Exercise input –
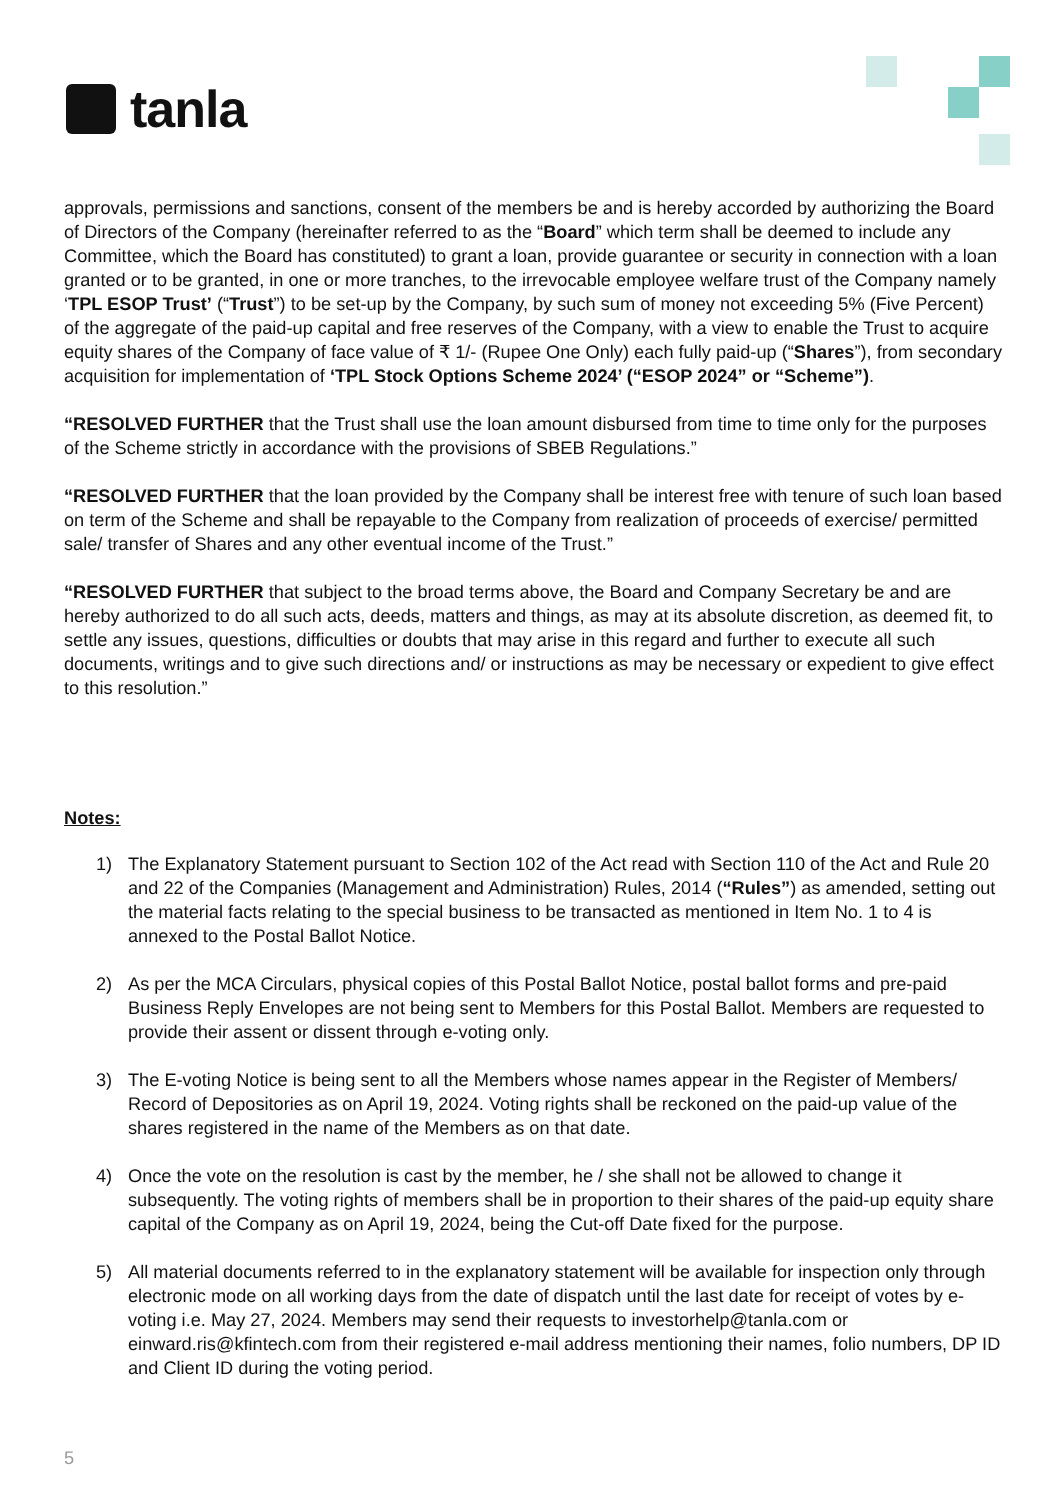tanla
approvals, permissions and sanctions, consent of the members be and is hereby accorded by authorizing the Board of Directors of the Company (hereinafter referred to as the “Board” which term shall be deemed to include any Committee, which the Board has constituted) to grant a loan, provide guarantee or security in connection with a loan granted or to be granted, in one or more tranches, to the irrevocable employee welfare trust of the Company namely ‘TPL ESOP Trust’ (“Trust”) to be set-up by the Company, by such sum of money not exceeding 5% (Five Percent) of the aggregate of the paid-up capital and free reserves of the Company, with a view to enable the Trust to acquire equity shares of the Company of face value of ₹ 1/- (Rupee One Only) each fully paid-up (“Shares”), from secondary acquisition for implementation of ‘TPL Stock Options Scheme 2024’ (“ESOP 2024” or “Scheme”).
“RESOLVED FURTHER that the Trust shall use the loan amount disbursed from time to time only for the purposes of the Scheme strictly in accordance with the provisions of SBEB Regulations.”
“RESOLVED FURTHER that the loan provided by the Company shall be interest free with tenure of such loan based on term of the Scheme and shall be repayable to the Company from realization of proceeds of exercise/ permitted sale/ transfer of Shares and any other eventual income of the Trust.”
“RESOLVED FURTHER that subject to the broad terms above, the Board and Company Secretary be and are hereby authorized to do all such acts, deeds, matters and things, as may at its absolute discretion, as deemed fit, to settle any issues, questions, difficulties or doubts that may arise in this regard and further to execute all such documents, writings and to give such directions and/ or instructions as may be necessary or expedient to give effect to this resolution.”
Notes:
1) The Explanatory Statement pursuant to Section 102 of the Act read with Section 110 of the Act and Rule 20 and 22 of the Companies (Management and Administration) Rules, 2014 (“Rules”) as amended, setting out the material facts relating to the special business to be transacted as mentioned in Item No. 1 to 4 is annexed to the Postal Ballot Notice.
2) As per the MCA Circulars, physical copies of this Postal Ballot Notice, postal ballot forms and pre-paid Business Reply Envelopes are not being sent to Members for this Postal Ballot. Members are requested to provide their assent or dissent through e-voting only.
3) The E-voting Notice is being sent to all the Members whose names appear in the Register of Members/ Record of Depositories as on April 19, 2024. Voting rights shall be reckoned on the paid-up value of the shares registered in the name of the Members as on that date.
4) Once the vote on the resolution is cast by the member, he / she shall not be allowed to change it subsequently. The voting rights of members shall be in proportion to their shares of the paid-up equity share capital of the Company as on April 19, 2024, being the Cut-off Date fixed for the purpose.
5) All material documents referred to in the explanatory statement will be available for inspection only through electronic mode on all working days from the date of dispatch until the last date for receipt of votes by e-voting i.e. May 27, 2024. Members may send their requests to investorhelp@tanla.com or einward.ris@kfintech.com from their registered e-mail address mentioning their names, folio numbers, DP ID and Client ID during the voting period.
5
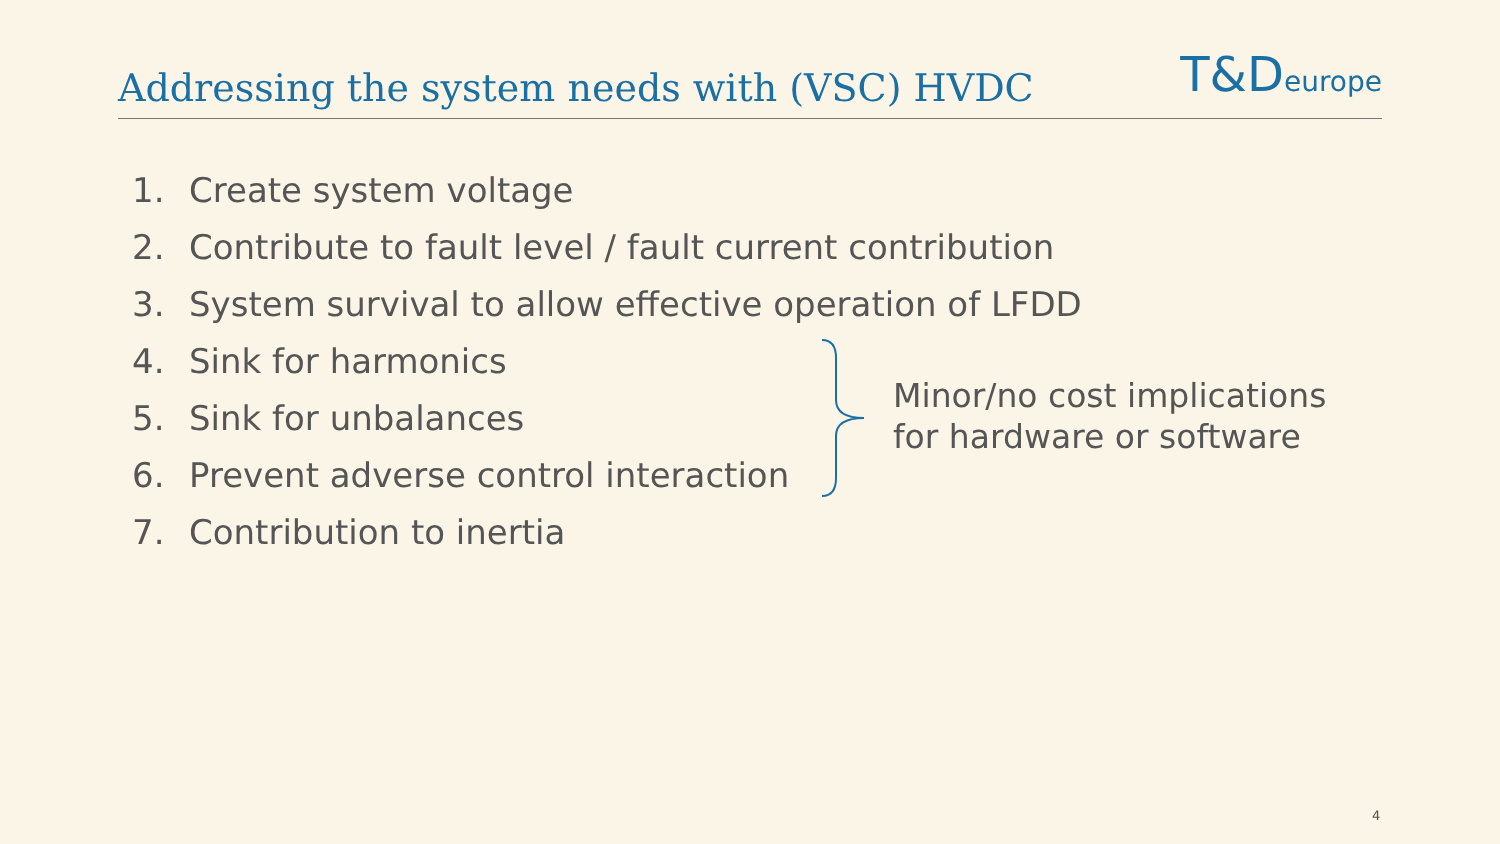Addressing the system needs with (VSC) HVDC
T&Deurope
1. Create system voltage
2. Contribute to fault level / fault current contribution
3. System survival to allow effective operation of LFDD
4. Sink for harmonics
5. Sink for unbalances
6. Prevent adverse control interaction
7. Contribution to inertia
Minor/no cost implications
for hardware or software
4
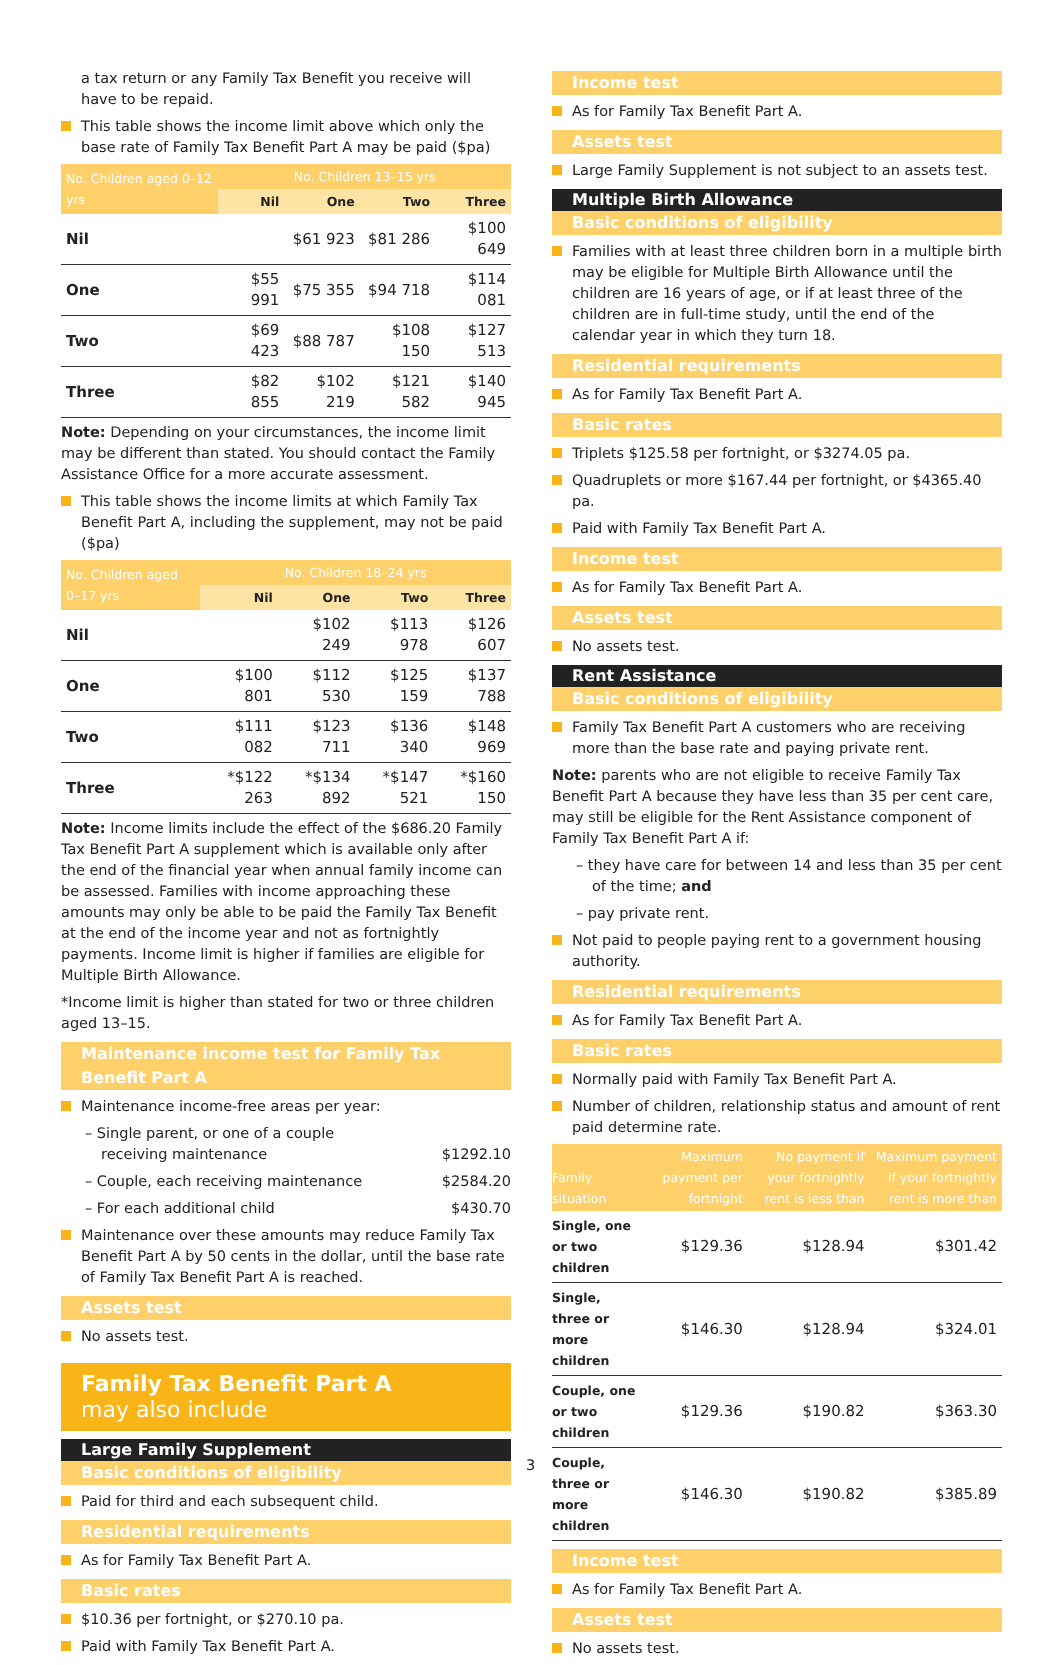a tax return or any Family Tax Benefit you receive will have to be repaid.
This table shows the income limit above which only the base rate of Family Tax Benefit Part A may be paid ($pa)
| No. Children aged 0–12 yrs | No. Children 13–15 yrs | | | |
| --- | --- | --- | --- | --- |
| | Nil | One | Two | Three |
| Nil | | $61 923 | $81 286 | $100 649 |
| One | $55 991 | $75 355 | $94 718 | $114 081 |
| Two | $69 423 | $88 787 | $108 150 | $127 513 |
| Three | $82 855 | $102 219 | $121 582 | $140 945 |
Note: Depending on your circumstances, the income limit may be different than stated. You should contact the Family Assistance Office for a more accurate assessment.
This table shows the income limits at which Family Tax Benefit Part A, including the supplement, may not be paid ($pa)
| No. Children aged 0–17 yrs | No. Children 18–24 yrs | | | |
| --- | --- | --- | --- | --- |
| | Nil | One | Two | Three |
| Nil | | $102 249 | $113 978 | $126 607 |
| One | $100 801 | $112 530 | $125 159 | $137 788 |
| Two | $111 082 | $123 711 | $136 340 | $148 969 |
| Three | *$122 263 | *$134 892 | *$147 521 | *$160 150 |
Note: Income limits include the effect of the $686.20 Family Tax Benefit Part A supplement which is available only after the end of the financial year when annual family income can be assessed. Families with income approaching these amounts may only be able to be paid the Family Tax Benefit at the end of the income year and not as fortnightly payments. Income limit is higher if families are eligible for Multiple Birth Allowance.
*Income limit is higher than stated for two or three children aged 13–15.
Maintenance income test for Family Tax Benefit Part A
Maintenance income-free areas per year:
– Single parent, or one of a couple
receiving maintenance $1292.10
– Couple, each receiving maintenance $2584.20
– For each additional child $430.70
Maintenance over these amounts may reduce Family Tax Benefit Part A by 50 cents in the dollar, until the base rate of Family Tax Benefit Part A is reached.
Assets test
No assets test.
Family Tax Benefit Part A
may also include
Large Family Supplement
Basic conditions of eligibility
Paid for third and each subsequent child.
Residential requirements
As for Family Tax Benefit Part A.
Basic rates
$10.36 per fortnight, or $270.10 pa.
Paid with Family Tax Benefit Part A.
Income test
As for Family Tax Benefit Part A.
Assets test
Large Family Supplement is not subject to an assets test.
Multiple Birth Allowance
Basic conditions of eligibility
Families with at least three children born in a multiple birth may be eligible for Multiple Birth Allowance until the children are 16 years of age, or if at least three of the children are in full-time study, until the end of the calendar year in which they turn 18.
Residential requirements
As for Family Tax Benefit Part A.
Basic rates
Triplets $125.58 per fortnight, or $3274.05 pa.
Quadruplets or more $167.44 per fortnight, or $4365.40 pa.
Paid with Family Tax Benefit Part A.
Income test
As for Family Tax Benefit Part A.
Assets test
No assets test.
Rent Assistance
Basic conditions of eligibility
Family Tax Benefit Part A customers who are receiving more than the base rate and paying private rent.
Note: parents who are not eligible to receive Family Tax Benefit Part A because they have less than 35 per cent care, may still be eligible for the Rent Assistance component of Family Tax Benefit Part A if:
– they have care for between 14 and less than 35 per cent of the time; and
– pay private rent.
Not paid to people paying rent to a government housing authority.
Residential requirements
As for Family Tax Benefit Part A.
Basic rates
Normally paid with Family Tax Benefit Part A.
Number of children, relationship status and amount of rent paid determine rate.
| Family situation | Maximum payment per fortnight | No payment if your fortnightly rent is less than | Maximum payment if your fortnightly rent is more than |
| --- | --- | --- | --- |
| Single, one or two children | $129.36 | $128.94 | $301.42 |
| Single, three or more children | $146.30 | $128.94 | $324.01 |
| Couple, one or two children | $129.36 | $190.82 | $363.30 |
| Couple, three or more children | $146.30 | $190.82 | $385.89 |
Income test
As for Family Tax Benefit Part A.
Assets test
No assets test.
3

Task prompt –
Look through the entries above, find each line containing "Trust", and copy it.

Exercise output –
approvals, permissions and sanctions, consent of the members be and is hereby accorded by authorizing the Board of Directors of the Company (hereinafter referred to as the “Board” which term shall be deemed to include any Committee, which the Board has constituted) to grant a loan, provide guarantee or security in connection with a loan granted or to be granted, in one or more tranches, to the irrevocable employee welfare trust of the Company namely ‘TPL ESOP Trust’ (“Trust”) to be set-up by the Company, by such sum of money not exceeding 5% (Five Percent) of the aggregate of the paid-up capital and free reserves of the Company, with a view to enable the Trust to acquire equity shares of the Company of face value of ₹ 1/- (Rupee One Only) each fully paid-up (“Shares”), from secondary acquisition for implementation of ‘TPL Stock Options Scheme 2024’ (“ESOP 2024” or “Scheme”).
“RESOLVED FURTHER that the Trust shall use the loan amount disbursed from time to time only for the purposes of the Scheme strictly in accordance with the provisions of SBEB Regulations.”
“RESOLVED FURTHER that the loan provided by the Company shall be interest free with tenure of such loan based on term of the Scheme and shall be repayable to the Company from realization of proceeds of exercise/ permitted sale/ transfer of Shares and any other eventual income of the Trust.”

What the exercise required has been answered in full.